Fédération Nationale des SCoT
Animation du réseau
10 février 2026
Finances et gestion publique
Impôts, investissements, arbitrages : les questions budgétaires locales

Les principales ressources financières des collectivités sont de plusieurs ordres : fiscalité locale, dotations de l'État, subventions publiques, subventions privées, participations des usagers, les produits de cession, les emprunts.

Une gestion saine, économe et prudente, permet de conserver une réelle capacité d'investissement et de réaliser les projets proposés lors de l'élection, en respectant un principe fondamental en fonctionnement : outre le budget à l’équilibre obligatoire, limiter ses dépenses courantes à la réalité de ses recettes courantes.

Si la population méconnait parfois ces diverses sources de revenus, elle est en attente de retour quant à l'utilisation de ses impôts...

Les questions incontournables qui se posent dans toutes les communes.

  • Les espaces de détente et de jeux extérieurs sont-ils suffisamment arborés et adaptés aux fortes chaleurs ?

  • La fiscalité locale est-elle en cohérence avec le projet politique : incitative pour ce qui le sert, pénalisante pour ce qui le dessert ?

  • L'annexe "verte" présentant l'impact du budget pour la transition écologique est-elle établie et présentée ?

  • Permet-elle d’évaluer et de piloter les politiques publiques avec plus de cohérence ?

  • La participation des usagers est-elle indexée sur leur quotient familial et leurs revenus ?

  • Les placements de la commune sont-ils utilisés à des fins éthiques ; la banque est-elle transparente sur leur usage ?

  • La commune est-elle en veille sur les appels à manifestations d'intérêts et appels à projets, publics ou privés ?

  • Le financement participatif est-il mobilisé pour réaliser certains investissements ?

  • Les élus utilisent-ils leurs droits à la formation prise en charge par leur collectivité ?

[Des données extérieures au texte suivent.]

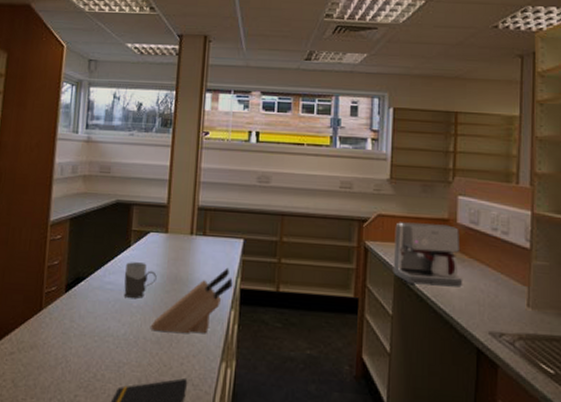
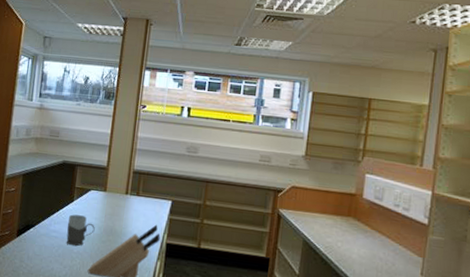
coffee maker: present [393,222,463,287] -> none [302,194,365,255]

  • Les autorisations d'urbanisme sont-elles suivies et les porteurs de projets invités à faire leur déclaration de fin de travaux pour que la base fiscale soit ajustée et la perception des taxes effectuées (taxe d’aménagement, taxe foncière...) ?

  • Les investissements sont-ils analysés selon leur impact sur les coûts de fonctionnement ?

  • Avant de lancer une commande publique, une recherche ouverte de solutions possibles est-elle lancée, au-delà des seules connues et habituelles ?

  • Si nous devions réduire le budget de 10 %, sur quelles dépenses porterait l’arbitrage?

Ces quelques questions ne sont pas exhaustives.

Les communes ou groupements de communes peuvent organiser des formations en ce sens, faire appel aux conseillers aux décideurs locaux (DGFIP), s'appuyer sur l'ingénierie des EPCI, Pays, agences techniques départementales et l'expertise des agences France Rénov, etc.